Objetivo del ejercicio
Responde estas preguntas con lo que dice el texto sobre el ascenso del Deportivo:
1. ¿Cuántos años estuvo el Deportivo lejos de la élite?
2. ¿Ante qué equipo fue la victoria que dio comienzo a las celebraciones dos semanas antes?
3. ¿A partir de qué minuto empezaron cientos de seguidores a abandonar las gradas superiores?
### Texto proporcionado
Fútbol
La fiesta del Dépor no se mancha
junio 2, 2026
Por: Zeltia Regueiro
¿Te has cansado de tanta fiesta? Terminó la temporada, el Deportivo subió a Primera y en A Coruña estuvimos dos semanas celebrando el histórico regreso a la élite después de ocho largos años. Una longa noite de pedra que tocó a su fin. Las celebraciones ya habían comenzado dos semanas atrás después de la victoria ante el Valladolid, siguieron de madrugada en la Fan Zone a la que tanto jugo le está sacando este año el club blanquiazul y se sucedieron durante la siguiente semana, con recepciones y visitas varias. La fuente de Cuatro Caminos, en el pasado único punto neurálgico de las celebraciones, se tenía que conformar, como cuando se logró el ascenso a Segunda División, con ser de nuevo la última parada de los fastos. Porque después del partido de guante blanco ante Las Palmas, en el que el respetable celebró tanto los goles propios comos los del cuadro pío-pío, todo parecía teledirigido hacia otra celebración controlada en el campo. Igual que el año de la victoria ante el Barça B. La de ese gol de Lucas Pérez, un tanto que no vimos en un vídeo en el que el club recordaba el infame periplo hasta regresar al primer escalón de la élite del fútbol nacional. Pero en esta ocasión no fue así. A pesar de los intentos por parte de la megafonía para parar la invasión de campo, estaba llevaba minutos gestándose. Realmente ya en esa semana en las redes sociales. In situ, en el campo, a partir del minuto 80 cientos de seguidores abandonaban las gradas superiores para ubicarse en las escaleras de las inferiores, preparados para saltar una vez sonase el pitido final.
######
### Datos para revisar
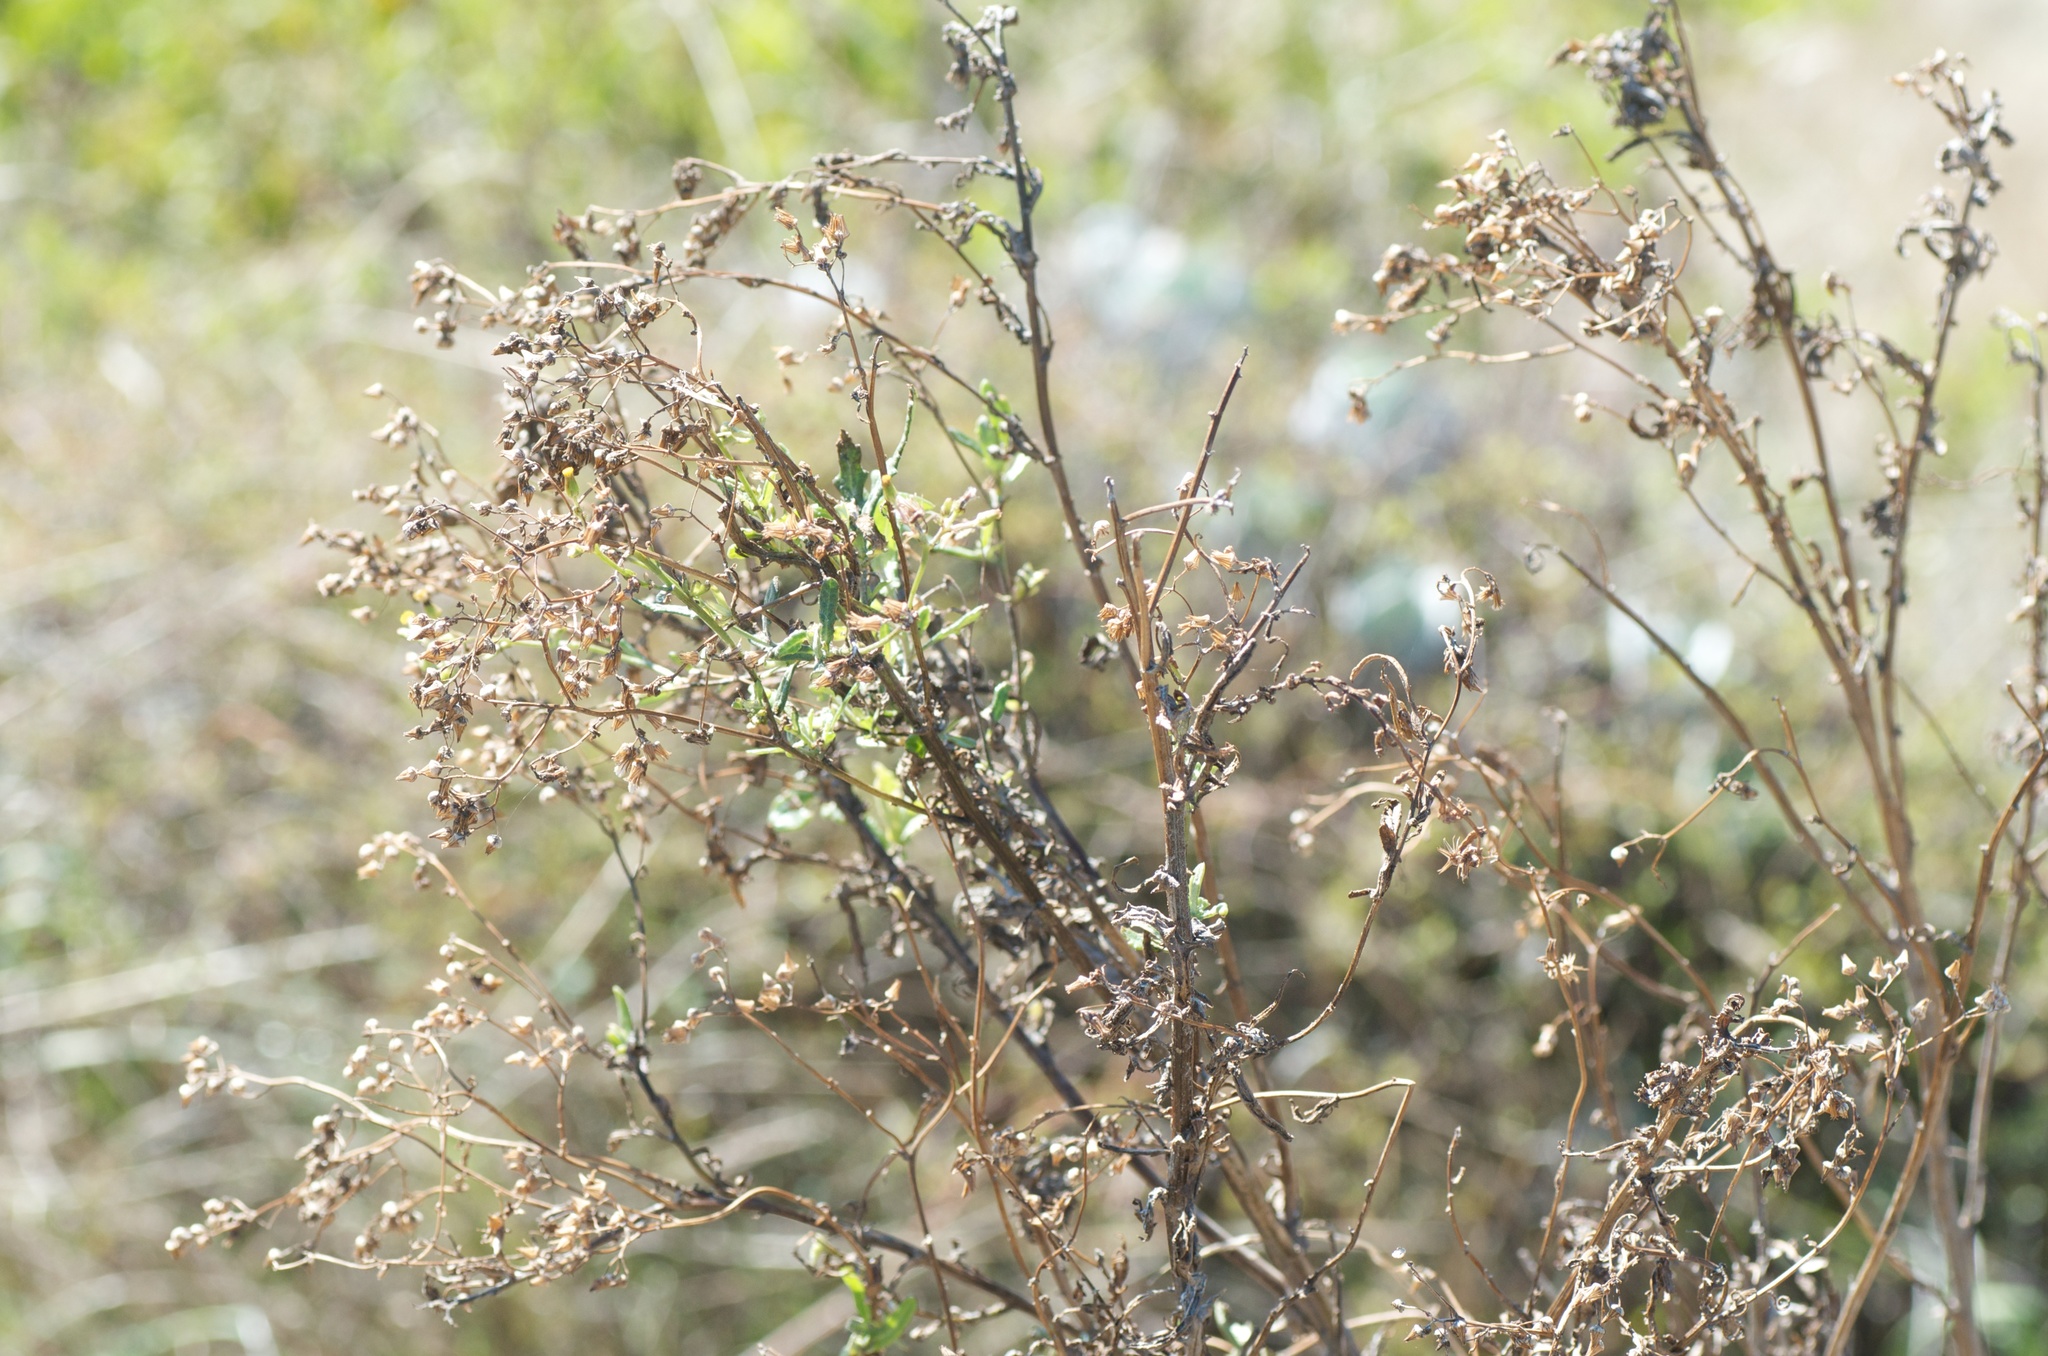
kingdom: Plantae
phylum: Tracheophyta
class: Magnoliopsida
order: Asterales
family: Asteraceae
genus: Senecio
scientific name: Senecio glomeratus
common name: Cutleaf burnweed
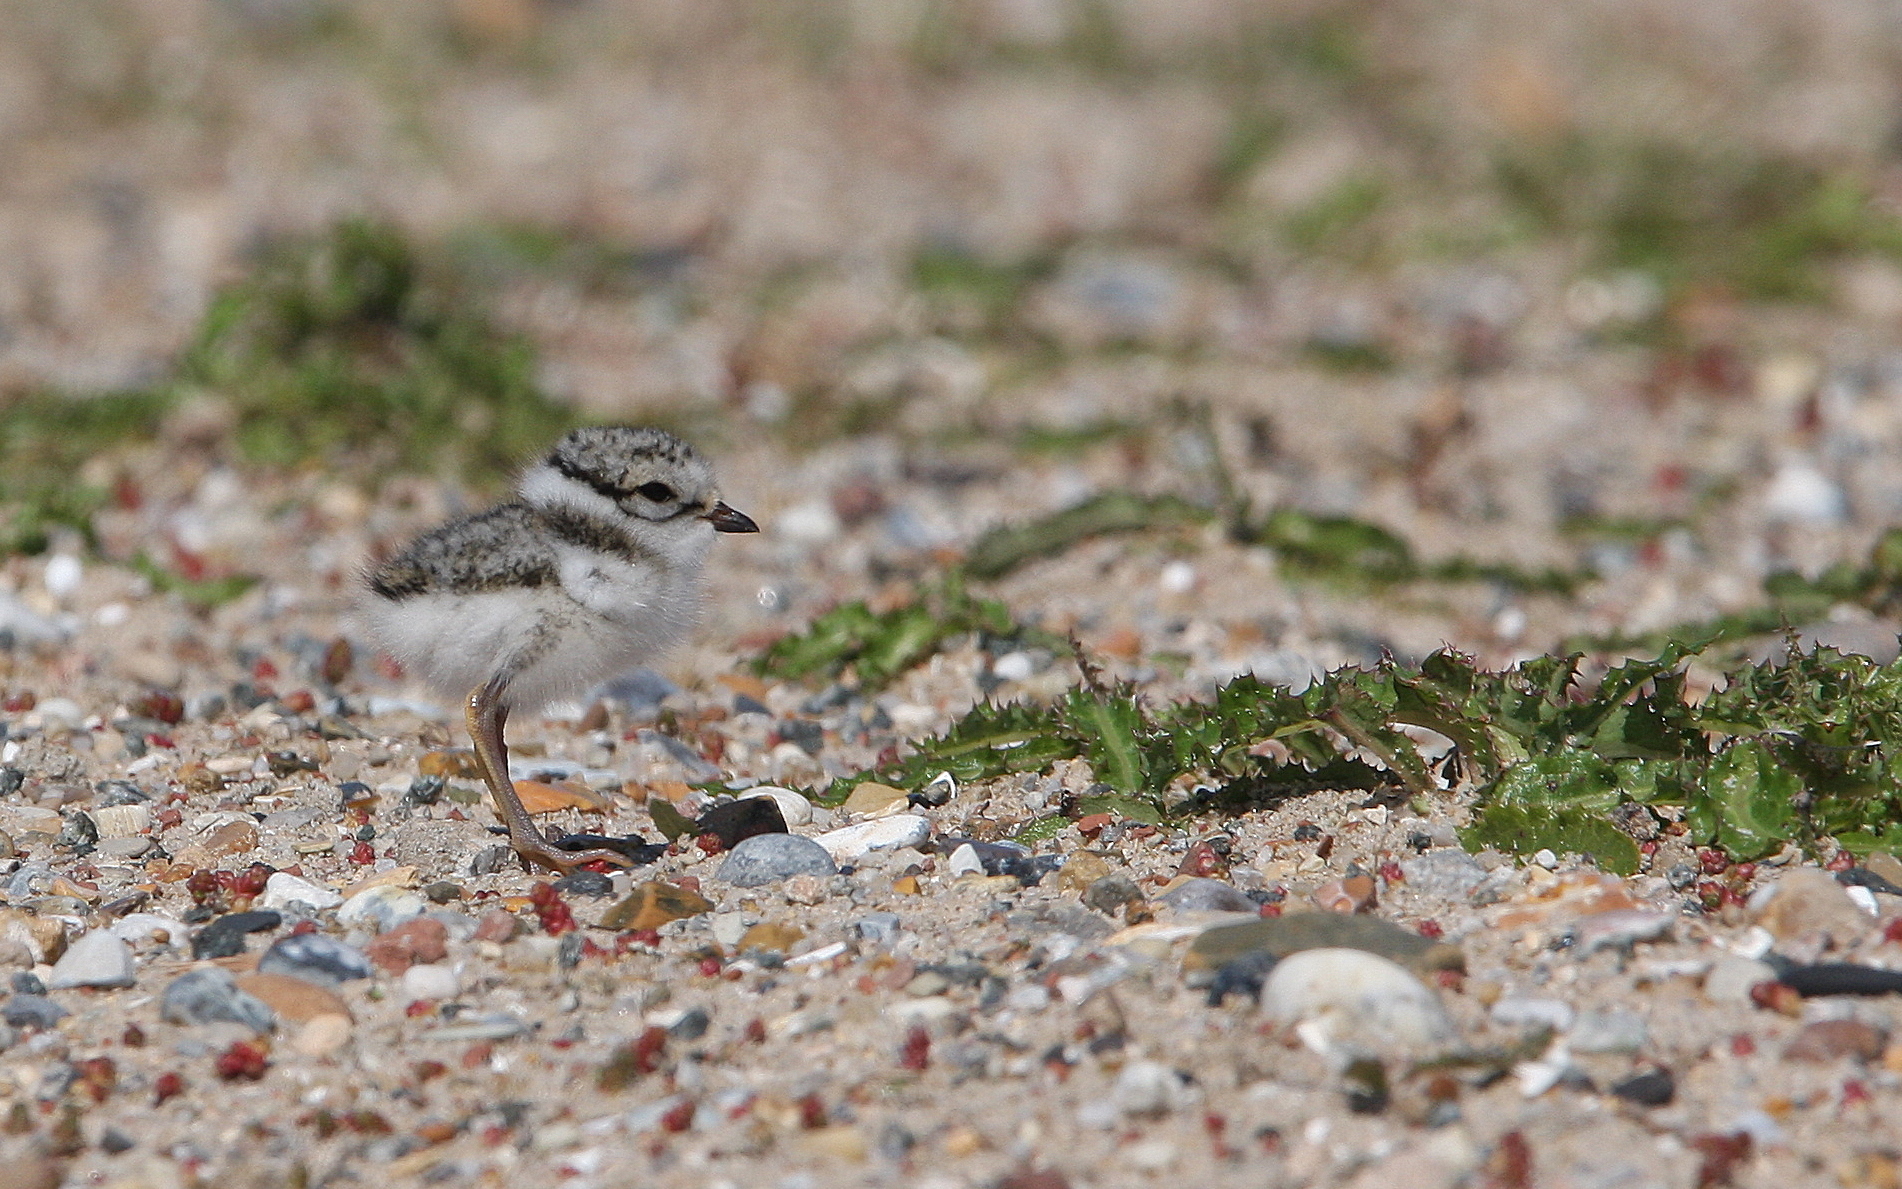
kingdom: Animalia
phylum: Chordata
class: Aves
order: Charadriiformes
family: Charadriidae
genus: Charadrius
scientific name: Charadrius hiaticula
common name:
######
Respuesta del ejercicio
1. Ocho años.
2. Ante el Valladolid.
3. A partir del minuto 80.